After previous versions of Red Hat and Mandrake running mostly flawlessly, I am having some trouble with RH 7.0's XFree86. I have a Sony Vaio Notebook with a NeoMagic 256 chipset. It is incredibly slow. When moving windows around, it feels like a 386. The machine is a P-II 366 with 192MB of ram, and as I stated before ran quite nicely with earlier versions. -Randy
If you switch to the XFree86-3 server (Xconfigurator --preferxf3), does it improve?
Only the 16 bpp mode is accelerated (at least, that used to be the case). Do you run 8 or 24/32 bpp?
8bit is faster, but 16bit used to be even faster than 8bit is now. "Xconfigurator --preferxf3" Does not work.: Config Error: /usr/X11R6/lib/X11/XF86Config:203 Section "Device" ^^^^^^^^ Monitor section keyword expected Fatal server error: Child error writing to pipe (Broken pipe)
Sorry... the previous output was from 'startx' after choosing the skip the test in Xconfigurator. Choosing to test from Xconfiguration yields an error, but does not say what it is. -Randy
I have the same problem as Randy. Same setup: Sony Vaio Z505SX, 128 MB RAM, and the NeoMagic 256 AV chipset in it. I've tried the same solutions, and got exactly the same results. Xconfigurator sends an error just saying that either you have to modify the settings for the X config or exit. I installed the XFree86_SVGA server that comes with 7.0 to test with it, however it didn't work. I had a similar problem with a desktop computer, same release of the Red Hat Linux, and the only workaround I found was to create the file with Xconfigurator that shipped with Red Hat Linux 6.2, and use that file with the new server... I'm pretty sure if I reinstall the old version, get the file created by it, and reinstall the new one, it will work, as it happened with the desktop computer. (running the 3.3.6 of XFree86) You can see the difference between the two by running /usr/X11R6/lib/xscreensaver/greynetic screensaver.
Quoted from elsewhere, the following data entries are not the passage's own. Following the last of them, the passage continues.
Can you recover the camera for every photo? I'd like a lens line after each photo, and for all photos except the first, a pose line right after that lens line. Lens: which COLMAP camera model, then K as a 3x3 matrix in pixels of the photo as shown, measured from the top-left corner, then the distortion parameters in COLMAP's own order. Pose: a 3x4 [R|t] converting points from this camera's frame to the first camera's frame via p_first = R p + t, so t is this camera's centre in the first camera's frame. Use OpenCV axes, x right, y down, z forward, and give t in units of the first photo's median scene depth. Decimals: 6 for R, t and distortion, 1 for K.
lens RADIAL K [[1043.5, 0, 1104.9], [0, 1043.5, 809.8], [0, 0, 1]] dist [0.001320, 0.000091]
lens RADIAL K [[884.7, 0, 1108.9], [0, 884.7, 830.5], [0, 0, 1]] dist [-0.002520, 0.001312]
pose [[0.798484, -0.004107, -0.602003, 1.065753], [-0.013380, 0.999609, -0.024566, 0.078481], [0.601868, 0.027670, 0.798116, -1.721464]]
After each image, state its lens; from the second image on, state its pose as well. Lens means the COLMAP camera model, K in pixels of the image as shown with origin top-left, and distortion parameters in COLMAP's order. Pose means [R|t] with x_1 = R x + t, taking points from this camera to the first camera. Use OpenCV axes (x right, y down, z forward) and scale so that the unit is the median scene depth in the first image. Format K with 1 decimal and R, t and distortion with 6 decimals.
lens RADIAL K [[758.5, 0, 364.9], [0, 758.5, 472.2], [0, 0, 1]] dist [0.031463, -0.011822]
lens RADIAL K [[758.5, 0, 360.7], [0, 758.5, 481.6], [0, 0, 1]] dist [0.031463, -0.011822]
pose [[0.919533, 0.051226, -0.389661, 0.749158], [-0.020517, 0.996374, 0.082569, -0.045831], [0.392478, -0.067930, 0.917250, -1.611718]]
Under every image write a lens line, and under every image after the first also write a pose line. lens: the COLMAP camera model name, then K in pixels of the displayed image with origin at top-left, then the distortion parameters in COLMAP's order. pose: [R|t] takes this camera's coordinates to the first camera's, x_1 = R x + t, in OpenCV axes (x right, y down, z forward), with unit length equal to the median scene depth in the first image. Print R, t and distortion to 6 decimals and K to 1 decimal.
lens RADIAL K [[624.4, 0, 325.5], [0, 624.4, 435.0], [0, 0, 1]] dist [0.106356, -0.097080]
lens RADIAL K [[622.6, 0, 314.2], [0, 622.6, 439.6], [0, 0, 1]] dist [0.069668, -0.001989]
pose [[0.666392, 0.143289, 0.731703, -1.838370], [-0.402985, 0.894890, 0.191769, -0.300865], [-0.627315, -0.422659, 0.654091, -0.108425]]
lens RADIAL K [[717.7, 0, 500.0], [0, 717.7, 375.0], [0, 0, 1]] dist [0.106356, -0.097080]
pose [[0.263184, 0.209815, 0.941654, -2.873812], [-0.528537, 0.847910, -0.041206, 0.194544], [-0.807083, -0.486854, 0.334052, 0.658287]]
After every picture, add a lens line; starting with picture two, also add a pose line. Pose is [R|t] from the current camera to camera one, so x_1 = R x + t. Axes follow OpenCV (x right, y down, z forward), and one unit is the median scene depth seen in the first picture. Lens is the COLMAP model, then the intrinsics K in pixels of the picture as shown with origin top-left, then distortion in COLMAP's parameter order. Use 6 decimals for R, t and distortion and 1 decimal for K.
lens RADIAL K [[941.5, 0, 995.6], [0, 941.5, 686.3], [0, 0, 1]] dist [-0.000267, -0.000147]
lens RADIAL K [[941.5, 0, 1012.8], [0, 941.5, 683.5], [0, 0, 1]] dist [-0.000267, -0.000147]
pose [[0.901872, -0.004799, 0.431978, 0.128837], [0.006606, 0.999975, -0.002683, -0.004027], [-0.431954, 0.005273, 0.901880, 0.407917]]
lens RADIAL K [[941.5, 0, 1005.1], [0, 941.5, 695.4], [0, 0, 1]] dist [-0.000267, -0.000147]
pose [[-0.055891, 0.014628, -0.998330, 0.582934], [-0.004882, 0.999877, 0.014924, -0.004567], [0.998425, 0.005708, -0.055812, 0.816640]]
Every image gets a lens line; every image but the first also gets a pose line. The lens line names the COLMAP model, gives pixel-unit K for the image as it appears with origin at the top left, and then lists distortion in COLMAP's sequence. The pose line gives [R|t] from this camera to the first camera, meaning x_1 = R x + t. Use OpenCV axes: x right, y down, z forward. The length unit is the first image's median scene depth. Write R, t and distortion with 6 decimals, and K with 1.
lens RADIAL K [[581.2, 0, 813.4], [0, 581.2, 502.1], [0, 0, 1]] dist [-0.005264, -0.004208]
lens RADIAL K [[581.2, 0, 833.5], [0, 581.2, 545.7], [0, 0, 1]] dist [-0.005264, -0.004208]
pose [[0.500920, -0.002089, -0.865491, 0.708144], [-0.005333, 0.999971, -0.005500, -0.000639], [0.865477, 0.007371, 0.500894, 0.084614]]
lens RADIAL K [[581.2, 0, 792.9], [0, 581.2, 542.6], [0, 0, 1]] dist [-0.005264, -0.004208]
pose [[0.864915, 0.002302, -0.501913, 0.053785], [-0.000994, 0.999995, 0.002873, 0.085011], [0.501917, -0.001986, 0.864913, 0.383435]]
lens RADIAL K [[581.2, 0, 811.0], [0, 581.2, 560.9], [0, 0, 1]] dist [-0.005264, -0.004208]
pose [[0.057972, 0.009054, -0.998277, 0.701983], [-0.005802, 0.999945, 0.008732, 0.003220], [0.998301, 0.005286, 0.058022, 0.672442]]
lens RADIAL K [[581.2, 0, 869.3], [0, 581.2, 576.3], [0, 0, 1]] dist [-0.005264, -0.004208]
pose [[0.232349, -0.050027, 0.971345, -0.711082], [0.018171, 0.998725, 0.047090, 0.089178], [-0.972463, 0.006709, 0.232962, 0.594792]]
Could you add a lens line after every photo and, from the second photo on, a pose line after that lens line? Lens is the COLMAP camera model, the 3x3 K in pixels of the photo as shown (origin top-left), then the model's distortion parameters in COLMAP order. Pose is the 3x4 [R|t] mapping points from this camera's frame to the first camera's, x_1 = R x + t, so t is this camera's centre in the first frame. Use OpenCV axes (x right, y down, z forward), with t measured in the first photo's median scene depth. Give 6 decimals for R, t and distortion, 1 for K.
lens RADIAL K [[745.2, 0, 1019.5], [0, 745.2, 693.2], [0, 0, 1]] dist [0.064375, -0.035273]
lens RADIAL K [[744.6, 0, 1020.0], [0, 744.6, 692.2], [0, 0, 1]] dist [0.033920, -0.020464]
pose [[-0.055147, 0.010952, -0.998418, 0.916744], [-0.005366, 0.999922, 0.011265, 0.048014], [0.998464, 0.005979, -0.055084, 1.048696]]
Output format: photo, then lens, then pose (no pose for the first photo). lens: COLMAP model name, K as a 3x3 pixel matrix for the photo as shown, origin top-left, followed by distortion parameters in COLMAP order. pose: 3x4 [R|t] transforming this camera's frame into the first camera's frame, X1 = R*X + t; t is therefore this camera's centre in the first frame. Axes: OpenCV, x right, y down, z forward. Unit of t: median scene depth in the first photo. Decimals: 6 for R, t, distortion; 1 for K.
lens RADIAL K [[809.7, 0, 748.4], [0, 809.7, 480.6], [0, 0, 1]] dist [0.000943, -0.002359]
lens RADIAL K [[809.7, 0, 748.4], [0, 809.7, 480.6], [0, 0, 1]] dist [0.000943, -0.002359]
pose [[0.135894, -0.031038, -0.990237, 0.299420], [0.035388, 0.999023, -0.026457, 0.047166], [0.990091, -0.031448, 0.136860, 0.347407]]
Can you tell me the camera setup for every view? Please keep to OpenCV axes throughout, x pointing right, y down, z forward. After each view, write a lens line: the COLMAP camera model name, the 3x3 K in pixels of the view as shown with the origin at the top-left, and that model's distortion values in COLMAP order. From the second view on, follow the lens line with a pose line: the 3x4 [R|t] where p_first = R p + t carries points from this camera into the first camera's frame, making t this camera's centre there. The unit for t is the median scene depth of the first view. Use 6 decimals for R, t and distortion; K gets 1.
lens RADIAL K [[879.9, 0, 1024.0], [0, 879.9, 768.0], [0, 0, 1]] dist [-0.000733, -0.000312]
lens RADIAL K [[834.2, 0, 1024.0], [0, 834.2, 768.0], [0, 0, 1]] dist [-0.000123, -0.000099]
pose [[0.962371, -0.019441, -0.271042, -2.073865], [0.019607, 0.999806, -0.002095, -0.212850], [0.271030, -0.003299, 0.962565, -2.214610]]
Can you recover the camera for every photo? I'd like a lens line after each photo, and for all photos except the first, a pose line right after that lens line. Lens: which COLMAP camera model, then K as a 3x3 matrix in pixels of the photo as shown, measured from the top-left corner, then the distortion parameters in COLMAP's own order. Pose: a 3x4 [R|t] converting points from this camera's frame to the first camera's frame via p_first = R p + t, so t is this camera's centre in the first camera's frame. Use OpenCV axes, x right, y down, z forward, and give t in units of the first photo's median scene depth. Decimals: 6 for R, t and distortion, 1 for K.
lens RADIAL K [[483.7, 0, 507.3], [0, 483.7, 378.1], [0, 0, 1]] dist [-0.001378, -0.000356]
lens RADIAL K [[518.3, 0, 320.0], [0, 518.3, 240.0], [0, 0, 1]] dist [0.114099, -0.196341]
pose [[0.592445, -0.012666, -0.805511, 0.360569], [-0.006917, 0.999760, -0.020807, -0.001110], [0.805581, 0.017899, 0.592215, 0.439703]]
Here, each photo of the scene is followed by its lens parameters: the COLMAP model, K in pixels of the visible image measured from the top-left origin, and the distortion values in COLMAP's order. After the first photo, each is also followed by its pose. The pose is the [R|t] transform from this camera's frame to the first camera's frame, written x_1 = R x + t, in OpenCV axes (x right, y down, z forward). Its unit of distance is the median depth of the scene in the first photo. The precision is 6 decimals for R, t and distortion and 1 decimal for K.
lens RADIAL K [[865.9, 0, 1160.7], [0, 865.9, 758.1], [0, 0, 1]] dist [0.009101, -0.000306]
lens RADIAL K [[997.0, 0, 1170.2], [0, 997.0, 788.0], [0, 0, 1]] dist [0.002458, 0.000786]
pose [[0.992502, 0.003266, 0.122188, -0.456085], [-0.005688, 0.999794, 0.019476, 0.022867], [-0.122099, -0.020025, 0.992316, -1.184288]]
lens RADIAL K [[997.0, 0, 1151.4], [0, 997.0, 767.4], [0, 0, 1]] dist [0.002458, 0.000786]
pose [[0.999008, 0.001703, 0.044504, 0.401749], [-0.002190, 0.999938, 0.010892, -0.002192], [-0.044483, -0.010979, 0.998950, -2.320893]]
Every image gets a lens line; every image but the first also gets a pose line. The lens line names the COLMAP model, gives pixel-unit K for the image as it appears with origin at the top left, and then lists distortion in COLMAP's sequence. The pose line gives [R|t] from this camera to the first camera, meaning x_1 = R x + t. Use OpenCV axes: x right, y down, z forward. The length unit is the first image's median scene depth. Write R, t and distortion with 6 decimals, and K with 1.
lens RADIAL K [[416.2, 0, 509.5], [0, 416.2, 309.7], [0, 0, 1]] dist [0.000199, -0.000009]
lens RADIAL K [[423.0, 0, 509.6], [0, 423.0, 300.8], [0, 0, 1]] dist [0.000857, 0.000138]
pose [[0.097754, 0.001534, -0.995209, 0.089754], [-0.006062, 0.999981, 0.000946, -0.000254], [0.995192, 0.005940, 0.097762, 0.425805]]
On the 3.3.6 is really fast, using the 256AV chipset. On the 4.0.1-1 version is really slow. It is just as slow as the mentioned desktop computer (which is an old 166 MHz MMX Pentium with 128 MB of RAM and a PCI Trident GUI 9680 card). Any ideas on this one? Thanks. Carlos.
*** Bug 24073 has been marked as a duplicate of this bug. ***
Please upgrade to Red Hat Linux 7.2, and try the latest XFree86 release. Try configuring with Xconfigurator --preferxf4. If the problem persists, try using: Option "NoAccel" in your /etc/X11/XF86Config-4 If that solves the problem, we can pinpoint the exact primitive, by removing the above NoAccel option, and instead trying the various XAANo******** directives. All of these options are documented on the XF86Config man page if you need details on how to do this. If you can then provide an update to the bug report indicating which disabled primitive(s) fix the problem, we can try to debug this further. Thanks.
Please reopen bug after attaching the previously requested information if this problem persists. Before doing so, make sure you are running the latest Red Hat Linux updates from our ftp site or via up2date.